# TASK STATEMENT
Pictures aside, restate the records below exactly as written.

(Beginning of SOURCE DATA)

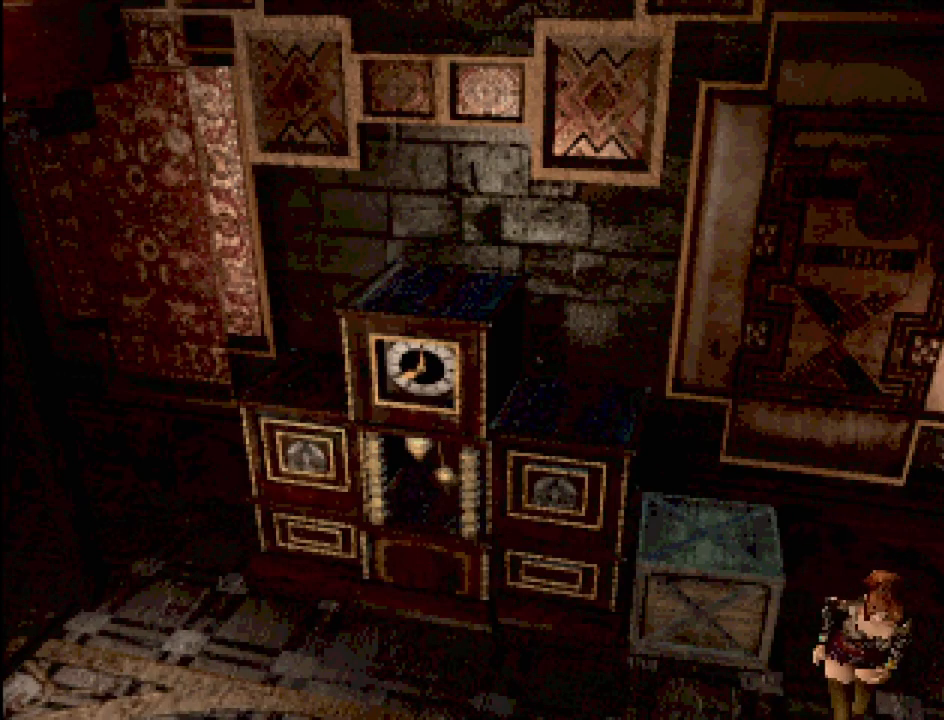
{"buttons": [], "events": [[317, "DPAD_LEFT", "up"], [350, "DPAD_DOWN", "up"], [400, "CIRCLE", "up"]]}
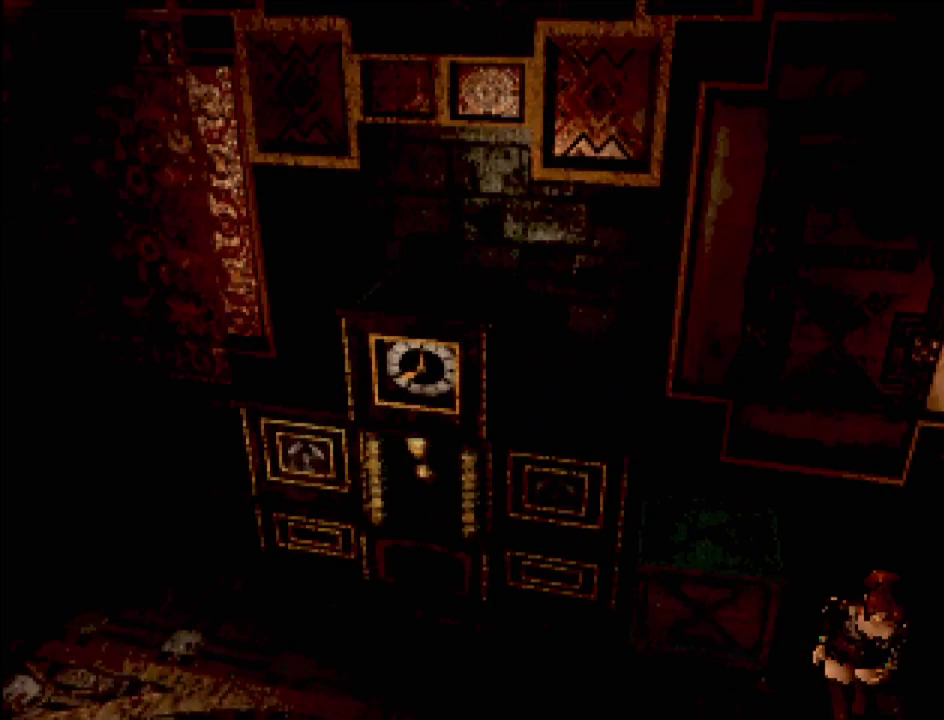
{"buttons": [], "events": []}
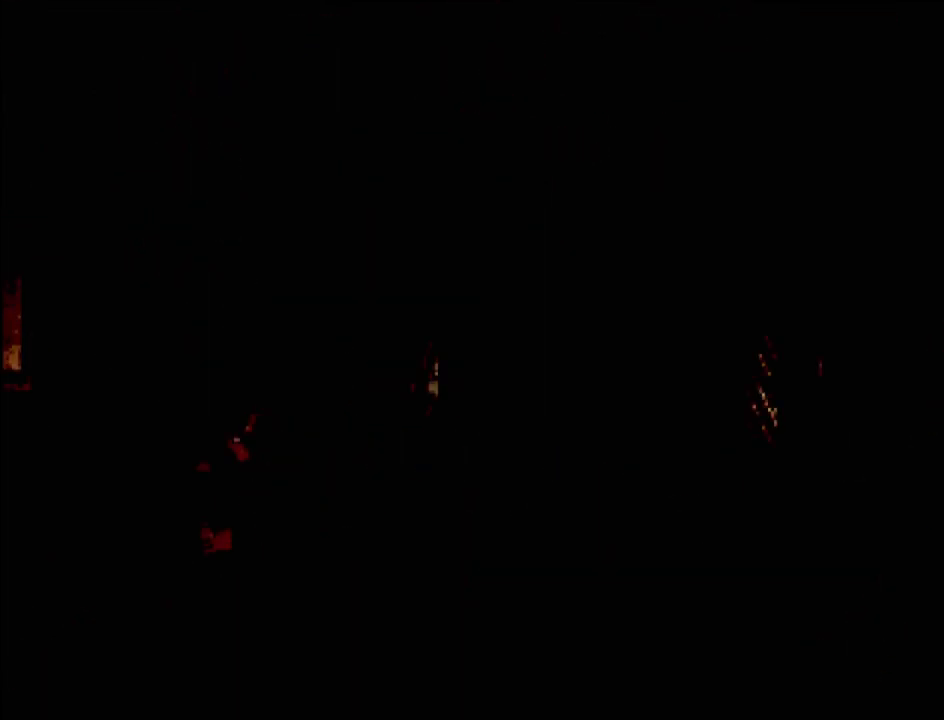
{"buttons": ["CIRCLE", "DPAD_DOWN"], "events": [[383, "CIRCLE", "down"], [383, "DPAD_DOWN", "down"]]}
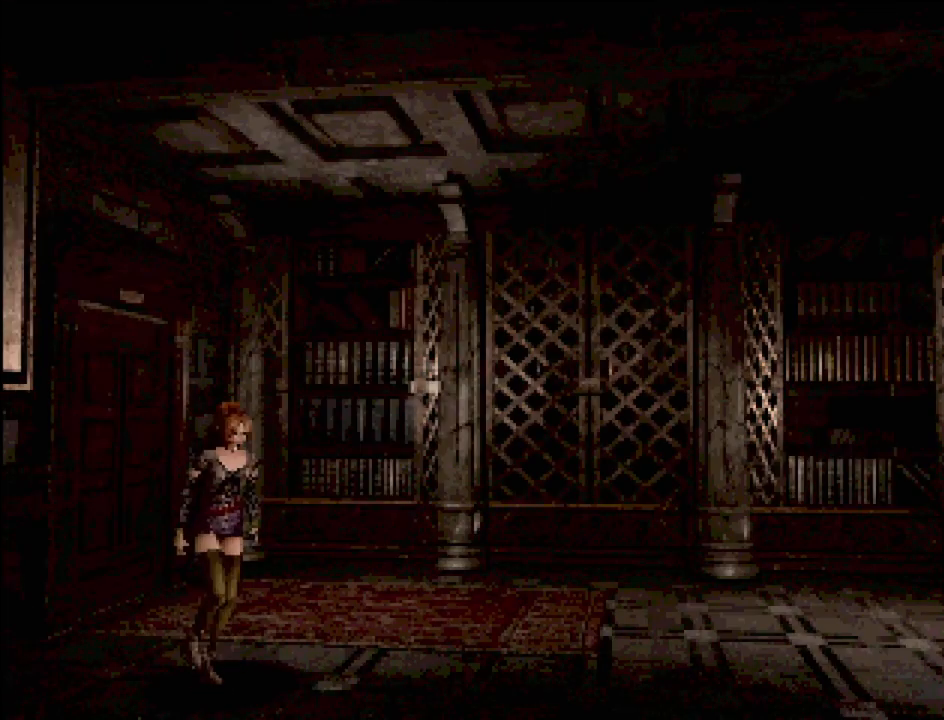
{"buttons": [], "events": [[83, "DPAD_RIGHT", "down"], [500, "CIRCLE", "up"], [500, "DPAD_DOWN", "up"], [500, "DPAD_RIGHT", "up"]]}
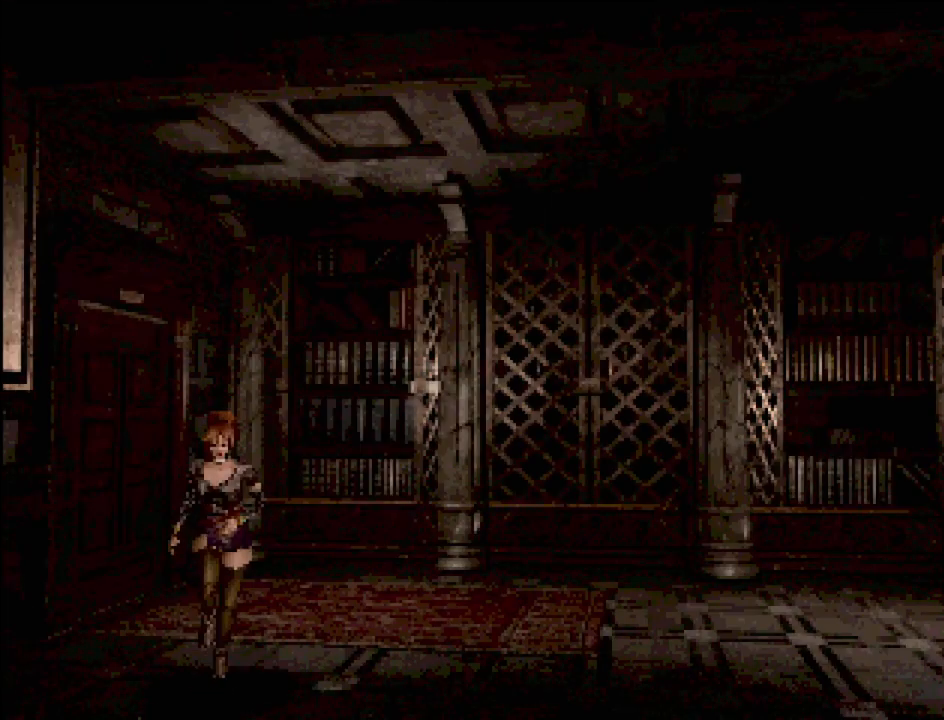
{"buttons": [], "events": []}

(End of SOURCE DATA)

# SOLUTION TO THE PROBLEM
{"buttons": [], "events": [[317, "DPAD_LEFT", "up"], [350, "DPAD_DOWN", "up"], [400, "CIRCLE", "up"]]}
{"buttons": [], "events": []}
{"buttons": ["CIRCLE", "DPAD_DOWN"], "events": [[383, "CIRCLE", "down"], [383, "DPAD_DOWN", "down"]]}
{"buttons": [], "events": [[83, "DPAD_RIGHT", "down"], [500, "CIRCLE", "up"], [500, "DPAD_DOWN", "up"], [500, "DPAD_RIGHT", "up"]]}
{"buttons": [], "events": []}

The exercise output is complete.